● DATASET CONTENT:
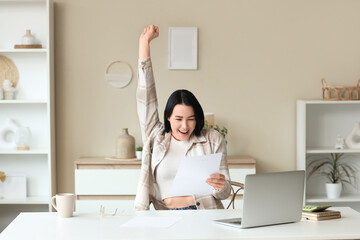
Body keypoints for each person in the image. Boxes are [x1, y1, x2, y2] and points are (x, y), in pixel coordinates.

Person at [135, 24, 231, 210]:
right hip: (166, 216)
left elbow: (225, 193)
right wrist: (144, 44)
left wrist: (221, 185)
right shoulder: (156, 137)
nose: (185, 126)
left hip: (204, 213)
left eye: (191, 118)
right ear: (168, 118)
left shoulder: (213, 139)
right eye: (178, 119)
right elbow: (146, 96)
* * *
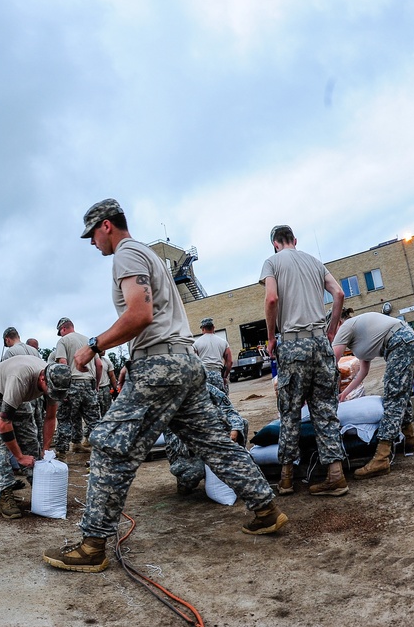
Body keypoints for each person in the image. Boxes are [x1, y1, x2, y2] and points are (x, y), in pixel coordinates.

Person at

● WHAT TO PRODUCE: Copy out each line of the listing where the string "left" appears.

● TASK ANSWER:
left elbow: (225, 193)
left wrist: (221, 185)
left hip: (204, 213)
left eye: (191, 118)
left shoulder: (213, 139)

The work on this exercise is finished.